La semaine passée j’ai été accostée à la Gare Cornavin par un jeune homme d’une vingtaine d’année, blond, barbu portant un rucksack. Il m’a dit être finlandais, qu’il faisait un tour de Suisse et qu’il avait besoin d’argent pour s’héberger et se nourrir. «Je suis vegan», a-t-il précisé, puis a rajouté: «Pouvez-vous m’aider?». Prise par surprise, j’ai esquivé en disant que moi-même je cherchais un bancomat et que je n’avais rien sur moi.

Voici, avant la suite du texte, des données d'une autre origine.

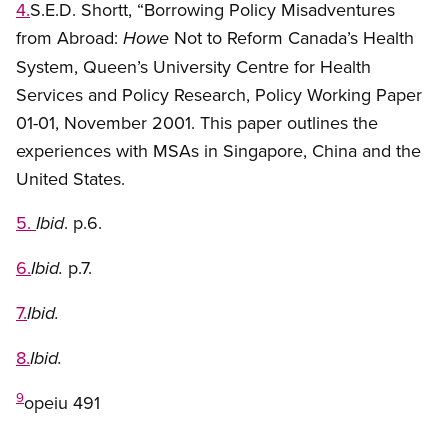
4.
S.E.D. Shortt, “Borrowing Policy Misadventures
from Abroad:
Not to Reform Canada’s Health
Howe
System, Queen’s University Centre for Health
Services and Policy Research, Policy Working Paper
01-01, November 2001. This paper outlines the
experiences with MSAs in Singapore, China and the
United States.
5.
. p.6.
Ibid
6.
p.7.
Ibid.
7.
Ibid.
8.
Ibid.
9
opeiu 491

Mais j’ai été interpellée par son audace.
Je découvre alors qu’il est loin d’être le seul à pratiquer ce type de tourisme et que cela porte même un nom: le «begpacking», la contraction en anglais de begging (mendier) et backpack (sac au dos).
«Solliciter de parfaits inconnus afin de financer un voyage pour son plaisir est étrange», témoigne une passante choquée, dans le journal France 24 : «Ce n’est pas respectable de mendier. Les indigènes qui le font ici sont vraiment dans le besoin, c’est une question de survie et non une aventure.» D’ailleurs, ces mêmes étrangers oseraient-ils agir de la sorte dans leur propre pays?

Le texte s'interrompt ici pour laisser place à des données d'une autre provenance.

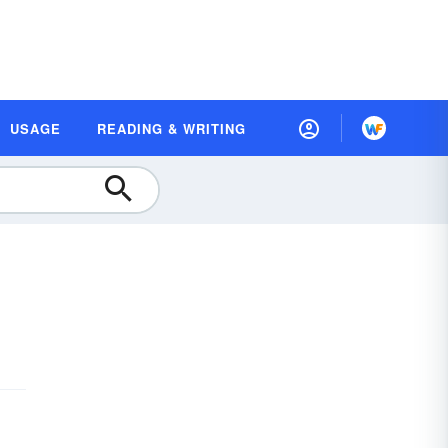
USAGE
READING & WRITING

On peut constater l’ampleur du phénomène sur la page Twitter, #begpacking, où sont publiés photos et témoignages indignés et où l’on apprend qu’aux frontières de la Thaïlande, des douaniers commencent à demander aux randonneurs de prouver qu’ils ont 20’000 Baht ($748) sur eux avant de les laisser passer.
Demander l’aumône sur les sites de crowdfunding
D’autres encore tendent la main sur la toile pour financer un désir d’évasion, des vacances en famille, voir même un enterrement de vie de garçon – en faisant campagne sur les sites de crowdfunding spécialisés comme FundMyTravel et Globedreamers – qui vont jusqu’à professionnaliser la démarche, en «donnant de la visibilité au projet pour trouver des sponsors». Un toupet qui dépasse l’entendement.